## AIM OF THE EXERCISE
Would you please transcribe the records below exactly, leaving out the pictures?

## DATA UNDER STUDY
..........
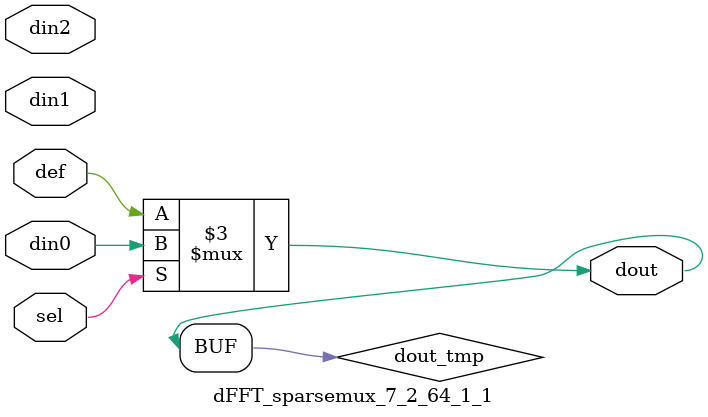
<source format=v>
`timescale 1ns / 1ps

module dFFT_sparsemux_7_2_64_1_1 (din0,din1,din2,def,sel,dout);

parameter din0_WIDTH = 1;

parameter din1_WIDTH = 1;

parameter din2_WIDTH = 1;

parameter def_WIDTH = 1;
parameter sel_WIDTH = 1;
parameter dout_WIDTH = 1;

parameter [sel_WIDTH-1:0] CASE0 = 1;

parameter [sel_WIDTH-1:0] CASE1 = 1;

parameter [sel_WIDTH-1:0] CASE2 = 1;

parameter ID = 1;
parameter NUM_STAGE = 1;



input [din0_WIDTH-1:0] din0;

input [din1_WIDTH-1:0] din1;

input [din2_WIDTH-1:0] din2;

input [def_WIDTH-1:0] def;
input [sel_WIDTH-1:0] sel;

output [dout_WIDTH-1:0] dout;



reg [dout_WIDTH-1:0] dout_tmp;


always @ (*) begin
(* parallel_case *) case (sel)
    
    CASE0 : dout_tmp = din0;
    
    CASE1 : dout_tmp = din1;
    
    CASE2 : dout_tmp = din2;
    
    default : dout_tmp = def;
endcase
end


assign dout = dout_tmp;



endmodule

</source>
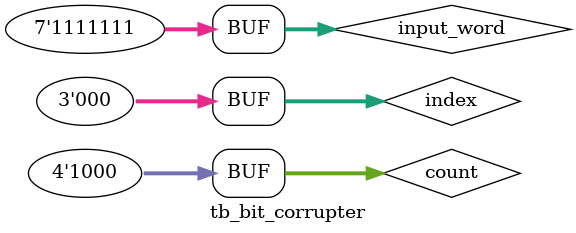
<source format=v>
`timescale 1ns/1ns
module tb_bit_corrupter();
	reg [2:0] index;
	reg [7:1] input_word;
	wire [7:1] output_word;
	
	reg [3:0] count;
	
	bit_corrupter M1(index, input_word, output_word);
	
	initial begin
		input_word = 7'b1111111;
		
		#50;
		
		for(count=0;count<8;count=count+1) begin 
			index = count;
			#50;
		end
		
		index = 0;
		#50;
		
	end
endmodule

</source>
..........
## REPLY TO THE TASK
<source format=v>
`timescale 1ns / 1ps

module dFFT_sparsemux_7_2_64_1_1 (din0,din1,din2,def,sel,dout);

parameter din0_WIDTH = 1;

parameter din1_WIDTH = 1;

parameter din2_WIDTH = 1;

parameter def_WIDTH = 1;
parameter sel_WIDTH = 1;
parameter dout_WIDTH = 1;

parameter [sel_WIDTH-1:0] CASE0 = 1;

parameter [sel_WIDTH-1:0] CASE1 = 1;

parameter [sel_WIDTH-1:0] CASE2 = 1;

parameter ID = 1;
parameter NUM_STAGE = 1;



input [din0_WIDTH-1:0] din0;

input [din1_WIDTH-1:0] din1;

input [din2_WIDTH-1:0] din2;

input [def_WIDTH-1:0] def;
input [sel_WIDTH-1:0] sel;

output [dout_WIDTH-1:0] dout;



reg [dout_WIDTH-1:0] dout_tmp;


always @ (*) begin
(* parallel_case *) case (sel)
    
    CASE0 : dout_tmp = din0;
    
    CASE1 : dout_tmp = din1;
    
    CASE2 : dout_tmp = din2;
    
    default : dout_tmp = def;
endcase
end


assign dout = dout_tmp;



endmodule

</source>
<source format=v>
`timescale 1ns/1ns
module tb_bit_corrupter();
	reg [2:0] index;
	reg [7:1] input_word;
	wire [7:1] output_word;
	
	reg [3:0] count;
	
	bit_corrupter M1(index, input_word, output_word);
	
	initial begin
		input_word = 7'b1111111;
		
		#50;
		
		for(count=0;count<8;count=count+1) begin 
			index = count;
			#50;
		end
		
		index = 0;
		#50;
		
	end
endmodule

</source>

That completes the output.